Baca berita dengan sedikit iklan, klik di sini
TEMPO.CO, Jakarta -Salah satu warga Pulau Pari Mustaghfirin, 46 tahun, mengatakan ia dan tiga orang warga lainnya pernah ditahan kepolisian karena dituding pengembang melakukan pemerasan dengan kekerasan.
"Kekerasan seperti apa kami juga enggak tau," kata Mustaghfirin di Balai Kota, Rabu, 25 April 2018 di sela aksi unjuk rasa puluhan warga asal Pulau Pari, Kepulauan Seribu. Mustaghfirin mengatakan telah menjalani sidang selama 27 kali. "Tapi dari pihak mereka (PT Bumi Pari Asri) selama 27 kali sidang itu enggak pernah datang."
Baca : Warga Pulau Pari Berdemo Lagi, Sandiaga Uno Janji ke Pari Usai Pulau Tidung
Mustaghfirin dan tiga orang warga lainnya divonis enam bulan penjara pada tahun 2017. "Saya enam bulan penjara itu di Cipinang, pahit banget buat saya sama keluarga," kata dia.

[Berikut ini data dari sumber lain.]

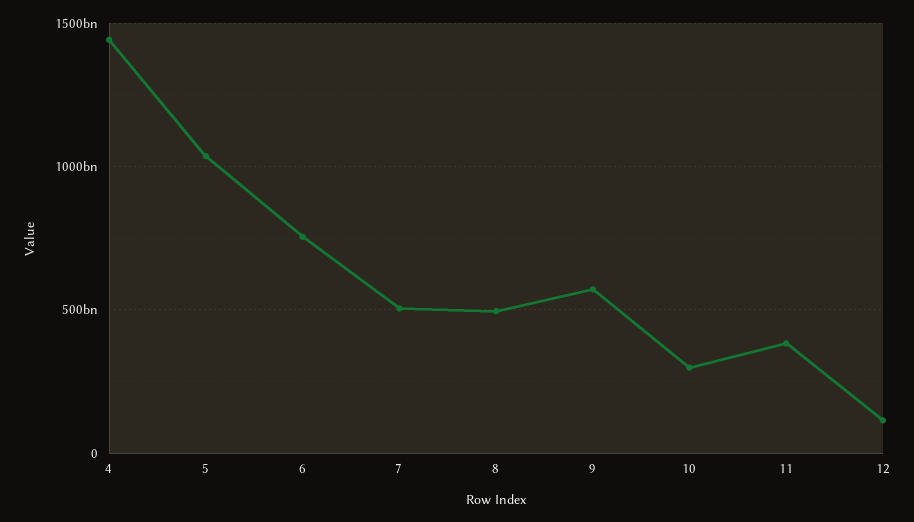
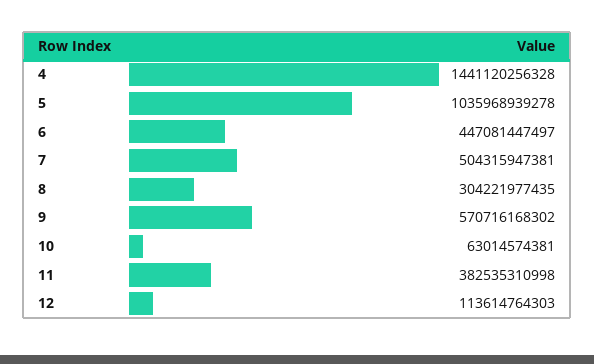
6: 750000000000 -> 447081447497
8: 500000000000 -> 304221977435
10: 300000000000 -> 63014574381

Mustaghfirin yang sehari-hari bekerja sebagai nelayan harus meninggalkan istri dan tiga orang anaknya selama enam bulan. Istrinya yang hanya berdagang kecil-kecilan membuka warung kopi hanya mampu membiayai hidup sehari-hari.

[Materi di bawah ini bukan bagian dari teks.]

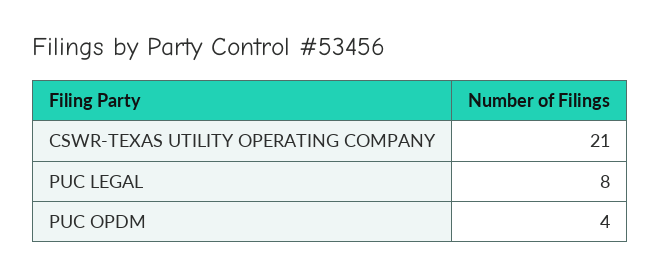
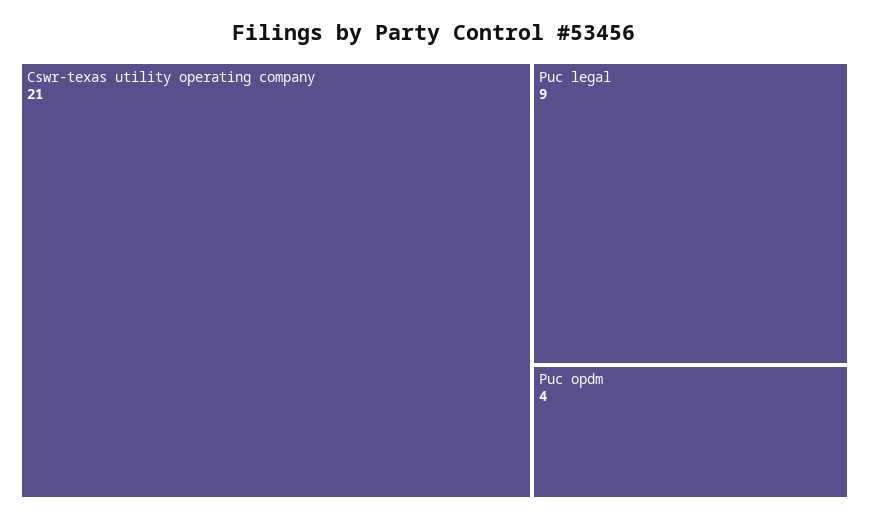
PUC LEGAL: 8 -> 9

"Ya enggak ada saya itu hasil dagang cuma cukup untuk makan, sedangkan tiga anak saya sekolah," tutur Mustaghirin. Dia menjelaskan selama dirinya ditahan, warga Pulau Pari turut membantu membiayai sekolah anak-anaknya.

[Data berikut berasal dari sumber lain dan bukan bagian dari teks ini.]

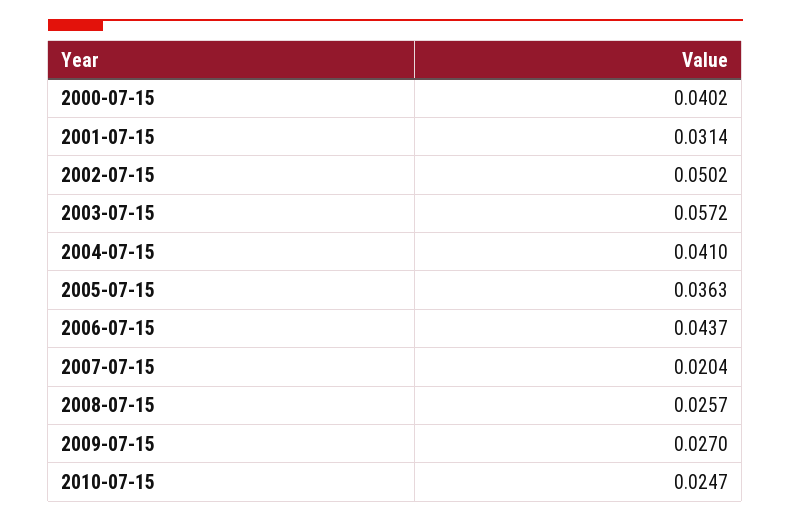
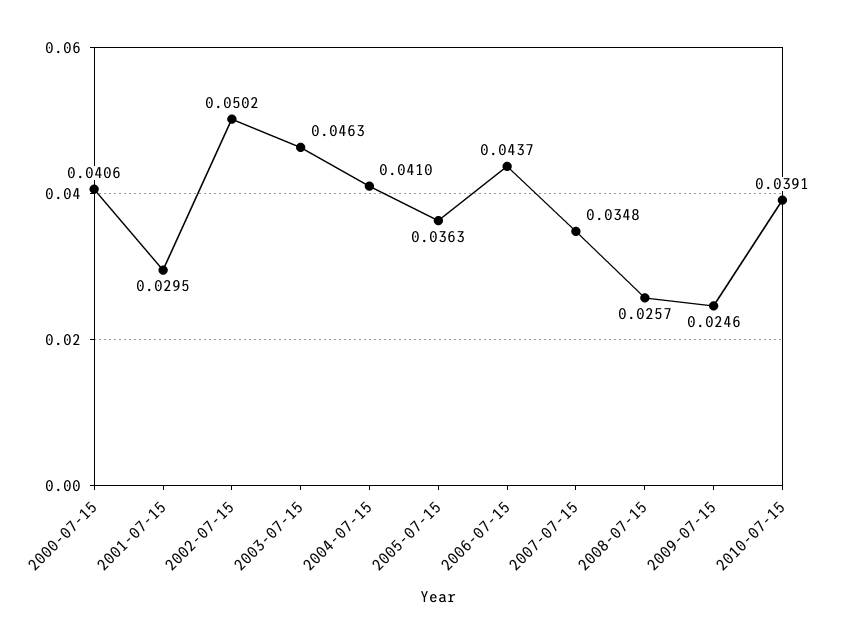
2000-07-15: 0.0402 -> 0.0406
2001-07-15: 0.0314 -> 0.0295
2003-07-15: 0.0572 -> 0.0463
2007-07-15: 0.0204 -> 0.0348
2009-07-15: 0.027 -> 0.0246
2010-07-15: 0.0247 -> 0.0391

Sebelumnya Ombudsman menemukan adanya maladministrasi berupa penyimpangan prosedur, penyalahgunaan wewenang, dan pengabaian kewajiban hukum dalam penerbitan 62 sertifikat hak milik (SHM) atas nama perorangan serta 14 sertifikat hak guna bangunan (SHGB) atas nama PT Bumi Pari Asri dan PT Bumi Griyanusa.
Dalam aksi unjuk rasa kali ini, warga Pulau Pari menuntut Gubernur DKI Jakarta Anies Baswedan untuk segera mencabut sertifikat tanah tersebut. "Sertifikat itu bodong dan cacat hukum," kata warga perwakilan Pulau Pari bernama Ujen.